Campanha da BuildHollywood, em que "o cartaz aparenta emerge de baixo da superfície, rodeada por fragmentos de lajes de pavimento partidas que foram quebradas durante a ascenção do mundo subterrâneo."

“I Who Have Never Known Men” segue o género de distopia, mas distingue-se pelo facto de oferecer mais questões do que respostas, o que talvez explique porque não teve sucesso nos anos 1990, quando a cultura vivia ainda muito dependente de explicações e respostas claras. No momento atual, o livro encaixa na perfeição na cultura do online ao potenciar as discussões em rede sobre os significados do livro. A seu favor tem ainda o facto de ser uma das poucas distopias escritas a partir do olhar feminino.
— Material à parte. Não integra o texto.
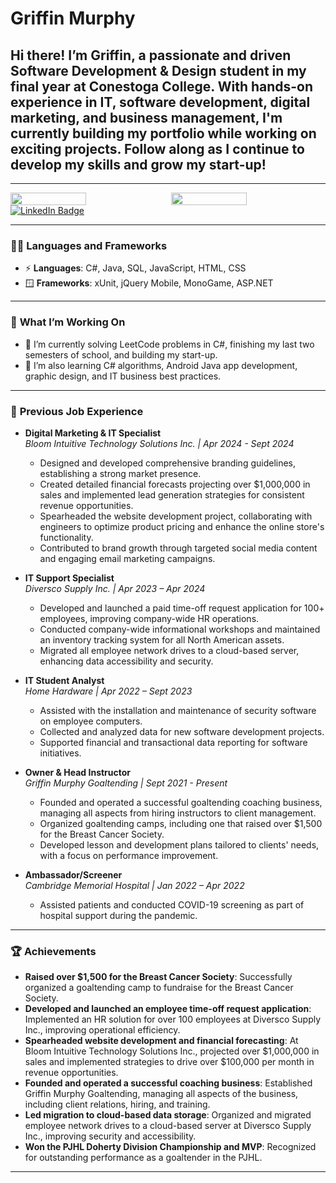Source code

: # Griffin Murphy
## Hi there! I’m Griffin, a passionate and driven Software Development & Design student in my final year at Conestoga College. With hands-on experience in IT, software development, digital marketing, and business management, I'm currently building my portfolio while working on exciting projects. Follow along as I continue to develop my skills and grow my start-up!
***

<div style="display: flex; justify-content: space-between;">
  <img src="https://github-readme-stats.vercel.app/api/top-langs/?username=GMurphy01&layout=compact&v=3" style="width: 49%;" />
  <img src="https://leetcard.jacoblin.cool/GriffMurphy" style="width: 49%;" />
</div>


<div id="badges">
  <a href="www.linkedin.com/in/griffin-p-murphy" target="_blank" rel="noopener noreferrer">
    <img src="https://img.shields.io/badge/LinkedIn-blue?style=for-the-badge&logo=linkedin&logoColor=white" alt="LinkedIn Badge"/>
  </a>
</div>

---

### 👨‍💻 **Languages and Frameworks**
- ⚡ **Languages**: C#, Java, SQL, JavaScript, HTML, CSS  
- 🪟 **Frameworks**: xUnit, jQuery Mobile, MonoGame, ASP.NET  

---

### 🚀 **What I’m Working On**
- 🔭 I’m currently solving LeetCode problems in C#, finishing my last two semesters of school, and building my start-up.  
- 🌱 I’m also learning C# algorithms, Android Java app development, graphic design, and IT business best practices.

---

### 💼 **Previous Job Experience**

- **Digital Marketing & IT Specialist**  
  *Bloom Intuitive Technology Solutions Inc. | Apr 2024 - Sept 2024*  
  - Designed and developed comprehensive branding guidelines, establishing a strong market presence.
  - Created detailed financial forecasts projecting over $1,000,000 in sales and implemented lead generation strategies for consistent revenue opportunities.
  - Spearheaded the website development project, collaborating with engineers to optimize product pricing and enhance the online store's functionality.
  - Contributed to brand growth through targeted social media content and engaging email marketing campaigns.

- **IT Support Specialist**  
  *Diversco Supply Inc. | Apr 2023 – Apr 2024*  
  - Developed and launched a paid time-off request application for 100+ employees, improving company-wide HR operations.
  - Conducted company-wide informational workshops and maintained an inventory tracking system for all North American assets.
  - Migrated all employee network drives to a cloud-based server, enhancing data accessibility and security.

- **IT Student Analyst**  
  *Home Hardware | Apr 2022 – Sept 2023*  
  - Assisted with the installation and maintenance of security software on employee computers.
  - Collected and analyzed data for new software development projects.
  - Supported financial and transactional data reporting for software initiatives.

- **Owner & Head Instructor**  
  *Griffin Murphy Goaltending | Sept 2021 - Present*  
  - Founded and operated a successful goaltending coaching business, managing all aspects from hiring instructors to client management.
  - Organized goaltending camps, including one that raised over $1,500 for the Breast Cancer Society.
  - Developed lesson and development plans tailored to clients' needs, with a focus on performance improvement.

- **Ambassador/Screener**  
  *Cambridge Memorial Hospital | Jan 2022 – Apr 2022*  
  - Assisted patients and conducted COVID-19 screening as part of hospital support during the pandemic.



---

### 🏆 **Achievements**
- **Raised over $1,500 for the Breast Cancer Society**: Successfully organized a goaltending camp to fundraise for the Breast Cancer Society.
- **Developed and launched an employee time-off request application**: Implemented an HR solution for over 100 employees at Diversco Supply Inc., improving operational efficiency.
- **Spearheaded website development and financial forecasting**: At Bloom Intuitive Technology Solutions Inc., projected over $1,000,000 in sales and implemented strategies to drive over $100,000 per month in revenue opportunities.
- **Founded and operated a successful coaching business**: Established Griffin Murphy Goaltending, managing all aspects of the business, including client relations, hiring, and training.
- **Led migration to cloud-based data storage**: Organized and migrated employee network drives to a cloud-based server at Diversco Supply Inc., improving security and accessibility.
- **Won the PJHL Doherty Division Championship and MVP**: Recognized for outstanding performance as a goaltender in the PJHL.
  
---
A narrativa centra-se num mundo particular em que grupos de 40 pessoas vivem prisioneiras em bunkers, guardadas por grades e guardas, até ao dia em que as portas se abrem, conseguindo escapar, para à superfície encontrar um planeta quase deserto. O ponto de vista é fornecido por uma miúda de 16 anos que acompanhamos ao longo dos anos seguintes, e com quem aprendemos a empatizar. O mundo que vamos conhecer é não só bastante austero, como praticamente incapaz de fornecer respostas tanto para o quê, o como, ou o porquê. Mas é esta frugalidade de informação que torna a distopia tão poderosa, exigindo que cada um de nós interprete o mundo à sua maneira.

A particularidade do processo narrativo de Harpman assenta na forma como consegue imprimir melancolia em descrições e ações breves, à partida sem amplitude, mas que rapidamente tomam conta de nós e nos fazem sentir intensamente aquele mundo. Tendo lido o livro em formato audio, acredito que a narração de Sarah Lambie serviu na intensificação dessa emocionalidade.